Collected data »
______________________________

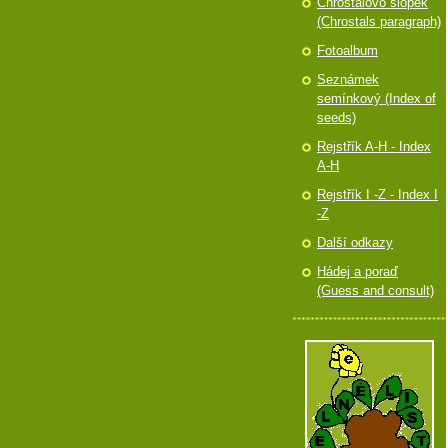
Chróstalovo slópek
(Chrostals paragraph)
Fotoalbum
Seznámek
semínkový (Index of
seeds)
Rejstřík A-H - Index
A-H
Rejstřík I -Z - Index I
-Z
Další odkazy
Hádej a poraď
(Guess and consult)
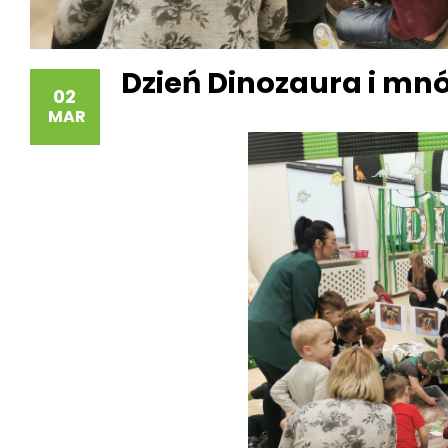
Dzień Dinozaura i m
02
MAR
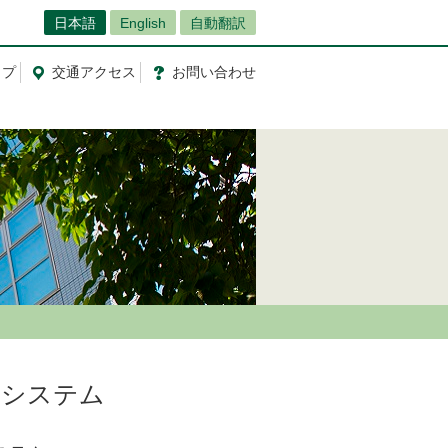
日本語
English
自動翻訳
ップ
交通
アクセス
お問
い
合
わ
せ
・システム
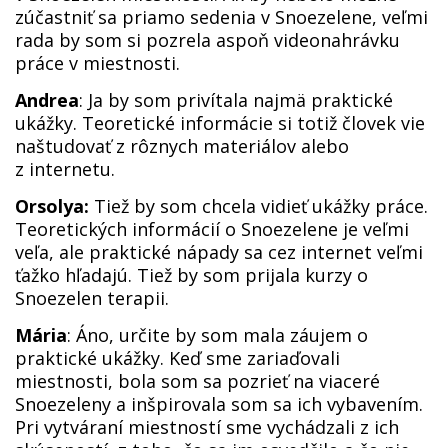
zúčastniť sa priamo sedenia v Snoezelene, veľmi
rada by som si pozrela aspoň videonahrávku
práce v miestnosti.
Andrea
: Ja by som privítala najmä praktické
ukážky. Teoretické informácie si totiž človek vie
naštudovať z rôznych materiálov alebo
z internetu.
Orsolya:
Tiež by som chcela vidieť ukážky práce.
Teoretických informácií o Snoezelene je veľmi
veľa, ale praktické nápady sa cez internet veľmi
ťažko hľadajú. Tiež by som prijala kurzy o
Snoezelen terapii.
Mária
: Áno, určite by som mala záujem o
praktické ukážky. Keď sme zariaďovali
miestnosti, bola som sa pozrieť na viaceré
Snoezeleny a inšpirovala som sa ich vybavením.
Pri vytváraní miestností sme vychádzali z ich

______________________________

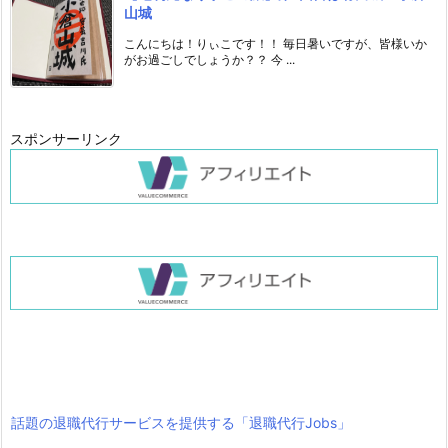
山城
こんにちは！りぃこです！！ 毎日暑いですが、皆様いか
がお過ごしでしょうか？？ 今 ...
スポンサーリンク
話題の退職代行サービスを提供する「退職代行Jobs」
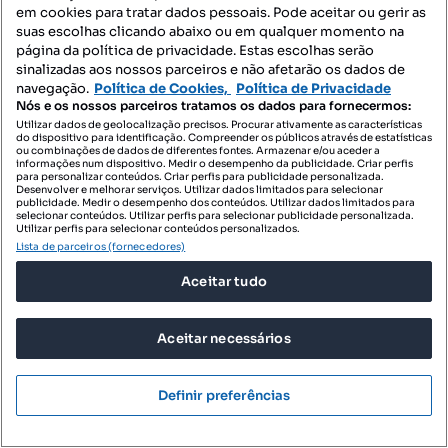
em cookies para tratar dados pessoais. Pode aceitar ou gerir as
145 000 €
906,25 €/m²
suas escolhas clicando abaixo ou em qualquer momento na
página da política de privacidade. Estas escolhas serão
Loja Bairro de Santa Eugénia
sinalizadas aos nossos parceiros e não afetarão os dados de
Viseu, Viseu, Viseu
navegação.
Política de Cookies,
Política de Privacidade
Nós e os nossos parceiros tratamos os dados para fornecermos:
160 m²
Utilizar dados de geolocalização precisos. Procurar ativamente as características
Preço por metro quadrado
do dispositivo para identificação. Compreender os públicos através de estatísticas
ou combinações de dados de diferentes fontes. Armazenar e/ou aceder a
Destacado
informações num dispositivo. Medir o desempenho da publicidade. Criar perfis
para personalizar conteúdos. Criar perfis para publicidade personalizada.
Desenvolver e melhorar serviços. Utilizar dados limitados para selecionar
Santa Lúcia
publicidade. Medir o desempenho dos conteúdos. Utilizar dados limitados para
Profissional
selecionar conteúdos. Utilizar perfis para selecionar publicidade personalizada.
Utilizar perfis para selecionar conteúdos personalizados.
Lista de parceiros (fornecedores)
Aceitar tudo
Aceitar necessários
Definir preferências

______________________________

Exercise objective » The lines to extract from the data above begin with the line containing "mala záujem o" and end with the line containing "Pri vytváraní miestností sme vychádzali z ich". Extract them exactly, including both.

Output »
: Áno, určite by som mala záujem o
praktické ukážky. Keď sme zariaďovali
miestnosti, bola som sa pozrieť na viaceré
Snoezeleny a inšpirovala som sa ich vybavením.
Pri vytváraní miestností sme vychádzali z ich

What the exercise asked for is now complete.